É óbvio que Biden e o seu círculo íntimo estão a resistir aos apelos (inclusive de editores compassivos dos principais meios de comunicação) para que se afaste. Nem ele nem os seus leais tenentes, muitos dos quais estão ao seu lado há décadas, deram qualquer indicação de que o presidente irá desistir.

O futuro político em declínio de Biden pode muito bem vir a ser um entrave para outros candidatos democratas no próximo outono. É possível que uma vitória de Trump possa contribuir para um controlo do Senado pelos republicanos, ao mesmo tempo em que detêm a Câmara dos Representantes. Juntamente com um Supremo Tribunal que tem demonstrado cada vez mais simpatia por posições apoiadas por Trump e pelos republicanos do Congresso, esta situação daria origem ao equivalente americano de um sistema parlamentar, com o poder consolidado nas mãos de um partido que é visto mais como radical do que conservador.

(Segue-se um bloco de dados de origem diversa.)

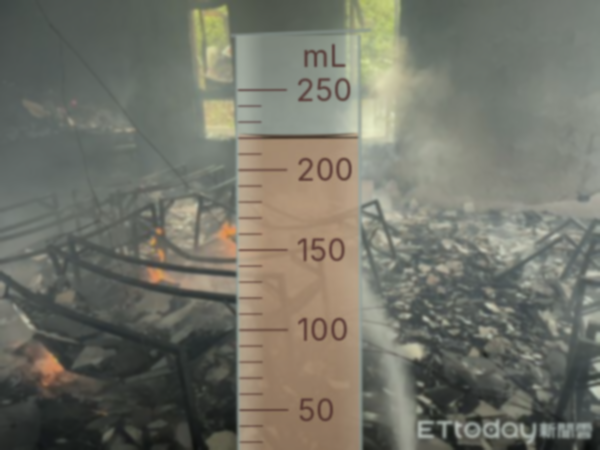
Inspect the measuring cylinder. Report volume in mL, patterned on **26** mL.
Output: **220** mL
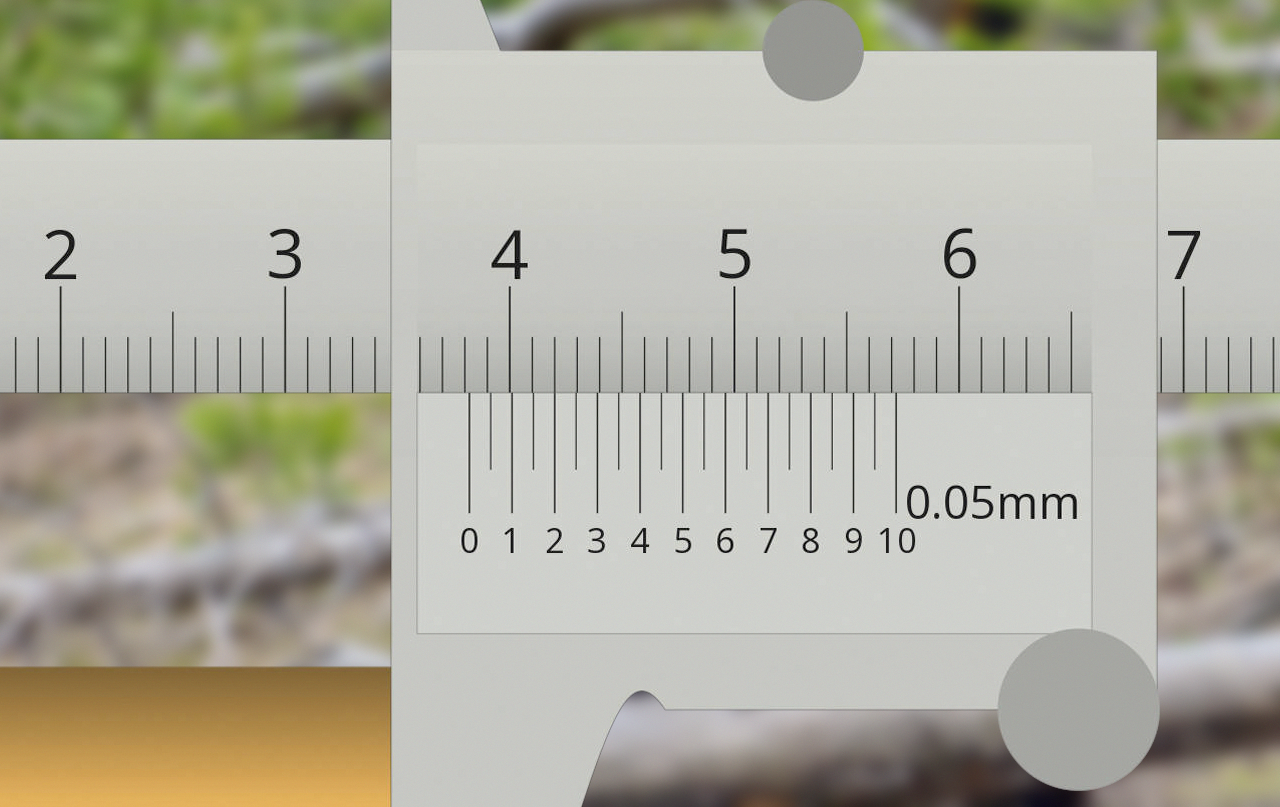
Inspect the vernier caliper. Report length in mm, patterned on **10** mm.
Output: **38.2** mm
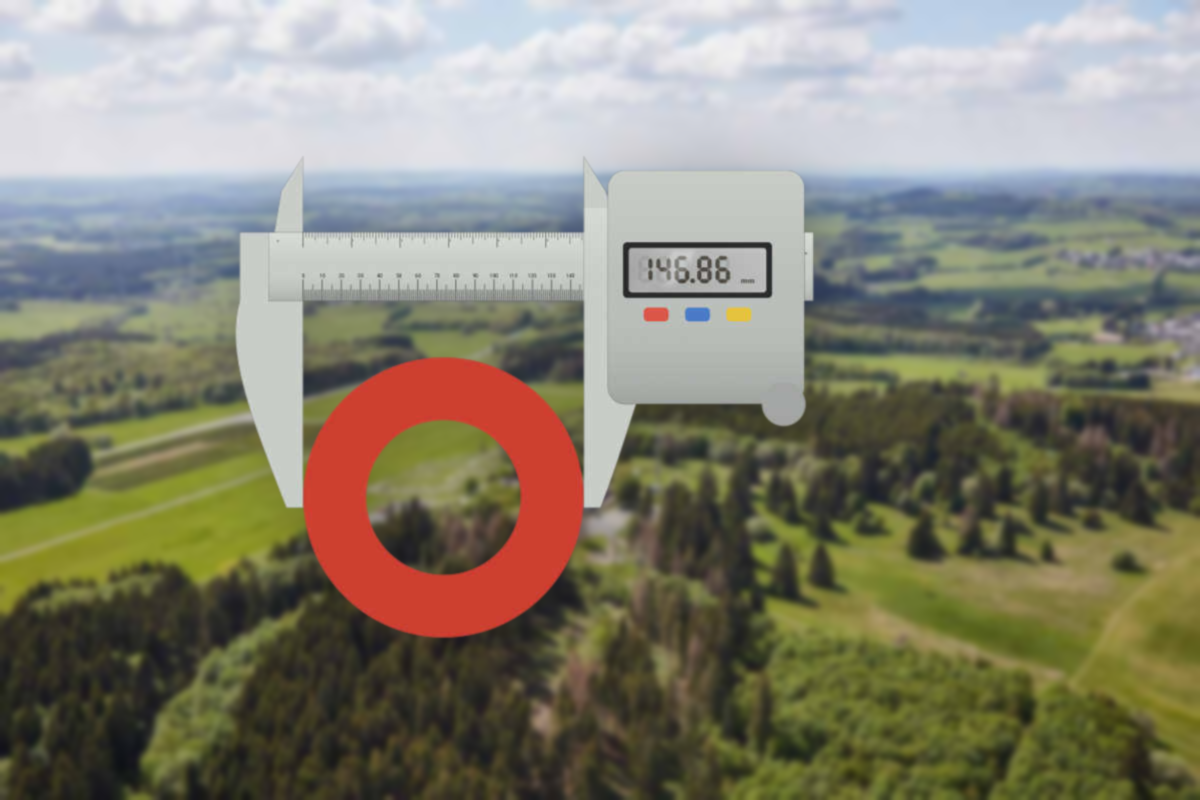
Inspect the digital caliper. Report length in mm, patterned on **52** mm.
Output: **146.86** mm
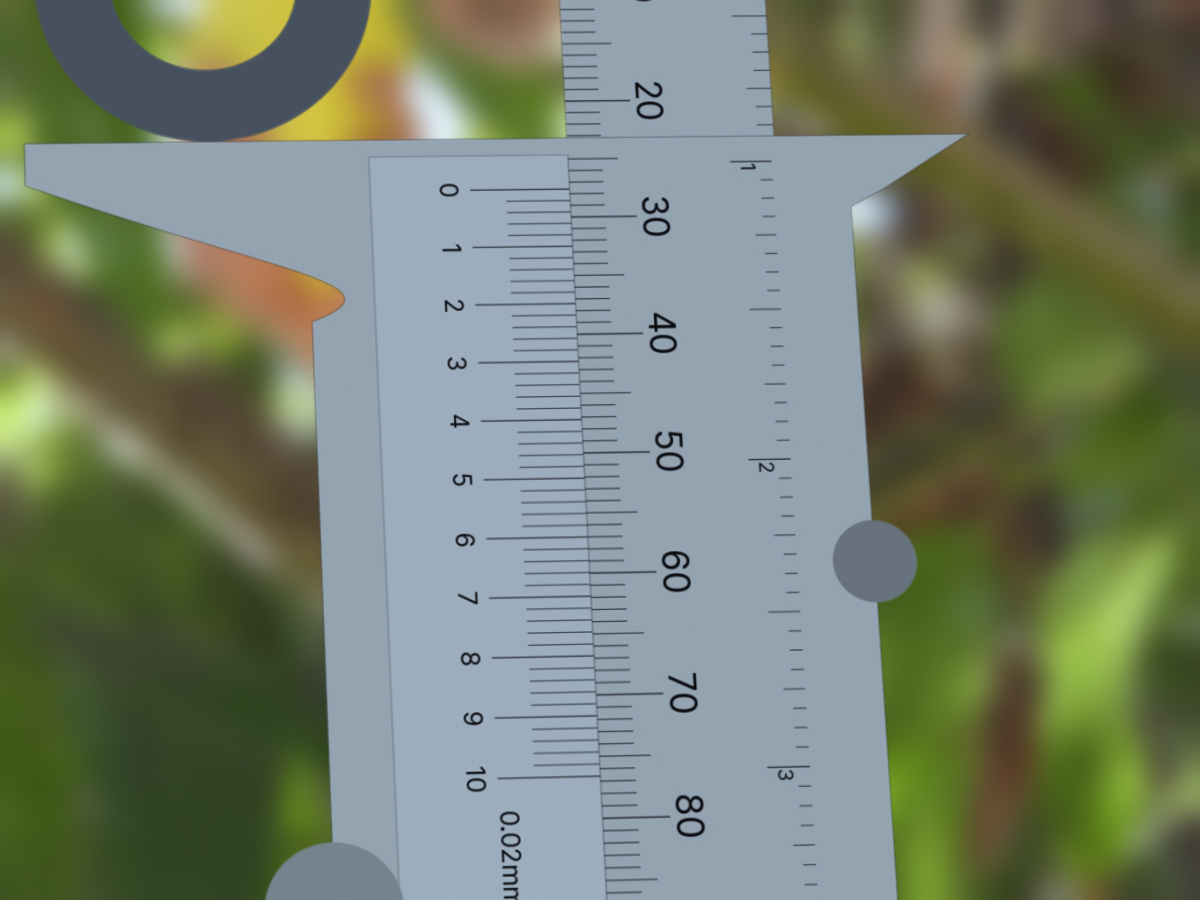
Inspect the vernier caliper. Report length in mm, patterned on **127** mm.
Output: **27.6** mm
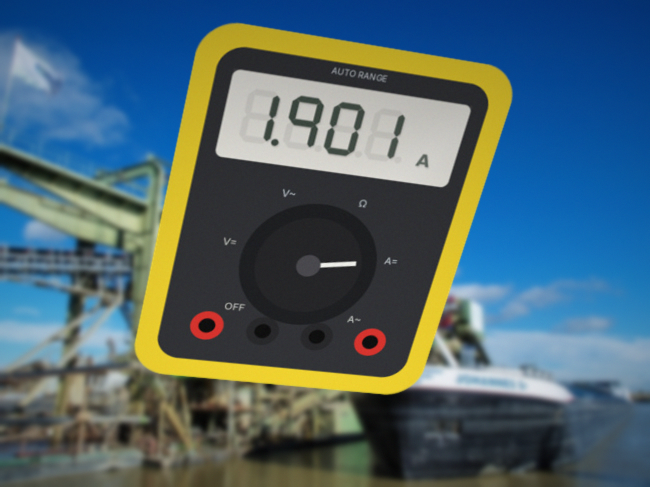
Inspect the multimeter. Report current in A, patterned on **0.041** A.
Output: **1.901** A
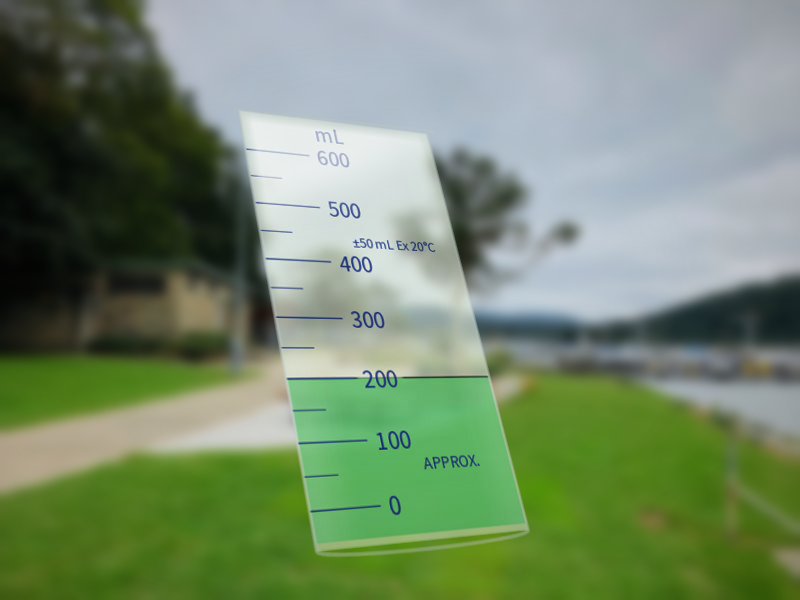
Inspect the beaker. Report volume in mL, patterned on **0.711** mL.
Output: **200** mL
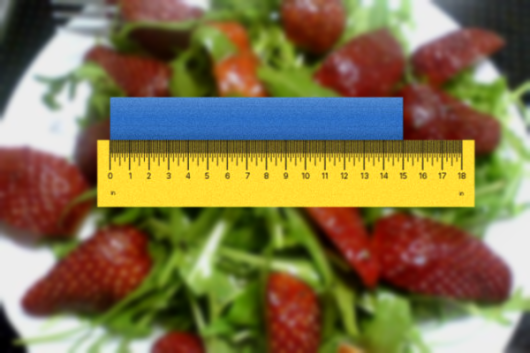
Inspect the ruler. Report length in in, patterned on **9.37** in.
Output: **15** in
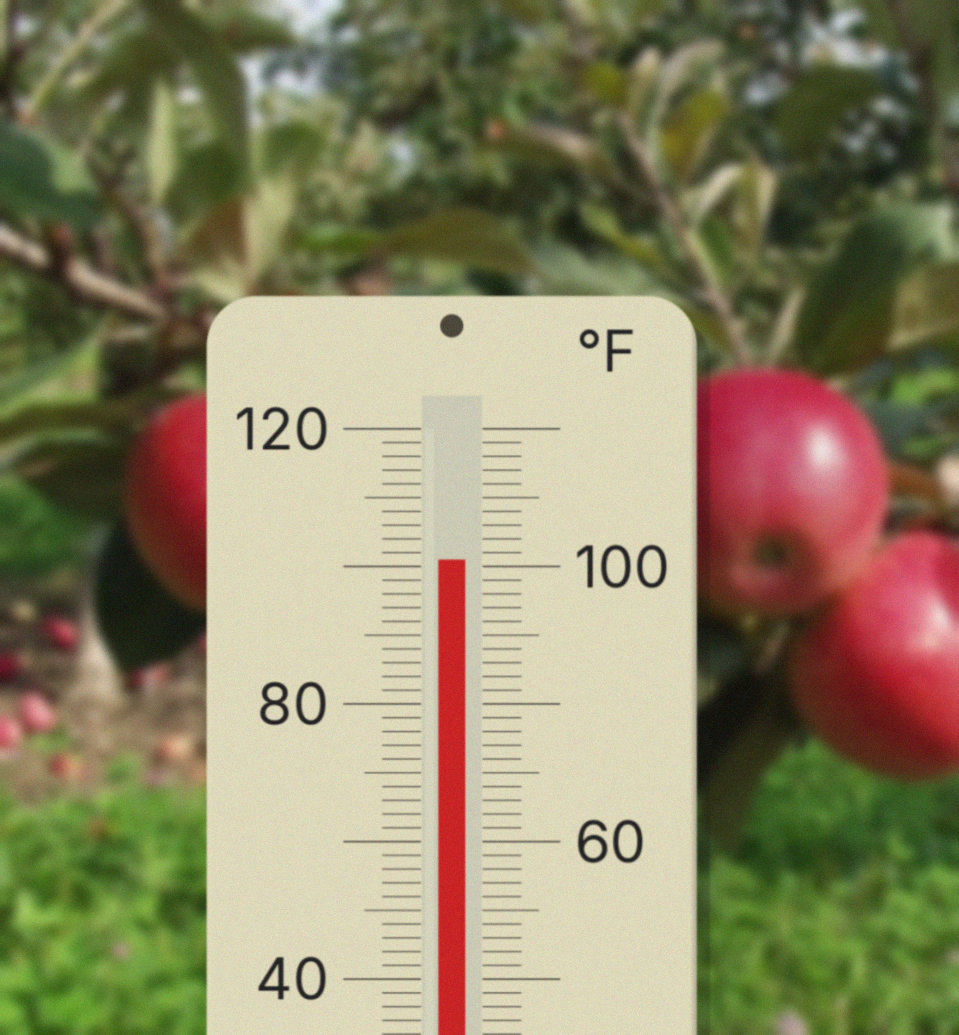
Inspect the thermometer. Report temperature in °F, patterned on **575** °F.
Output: **101** °F
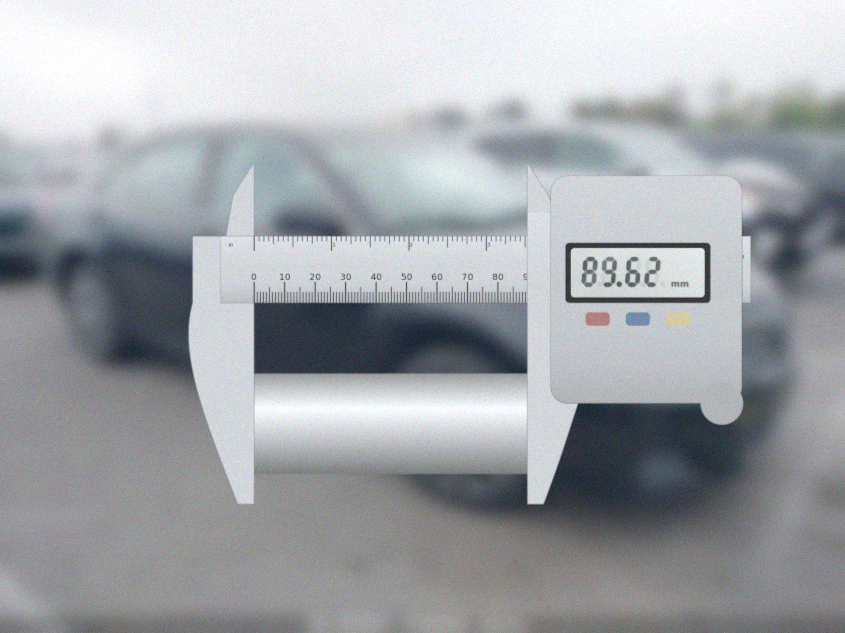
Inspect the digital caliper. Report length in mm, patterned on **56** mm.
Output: **89.62** mm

Haveria poucos controlos de poder suficientemente fortes para mitigar esse desequilíbrio; pelo contrário, os planos de Trump para enfraquecer a independência do setor público, juntamente com a sua promessa de politizar o Departamento de Justiça e as agências reguladoras, concentrariam ainda mais o poder. Trump teria liberdade para baixar impostos, impor tarifas, restringir ainda mais o acesso ao aborto, aliviar os já fracos controlos sobre a posse de armas, aplicar a lei de imigração a seu belo proveito e aumentar a enorme dívida.

A política externa também estaria vulnerável a mudanças significativas, porque o sistema político dos EUA dá uma larga margem de manobra ao executivo. É bem possível que Trump reduza ou até elimine o apoio dos EUA à Ucrânia, esvazie os compromissos dos EUA com a NATO, dê carta branca a Israel para levar a cabo a guerra em Gaza e no Líbano e criar acordos, recuse participar nos esforços globais para combater as alterações climáticas e dê prioridade a questões comerciais bilaterais com a China em detrimento de preocupações mais amplas com o comportamento de Pequim no estrangeiro.

As eleições têm consequências, e estas mais do que a maioria, dado que as diferenças entre os candidatos superam em muito quaisquer semelhanças. Após um debate que parece ter feito a balança pender contra Biden, e sem haver forma de saber se haverá mais algum candidato democrata, e como ele ou ela se sairia, os amigos e aliados dos EUA devem preparar-se para mudanças potencialmente significativas em janeiro.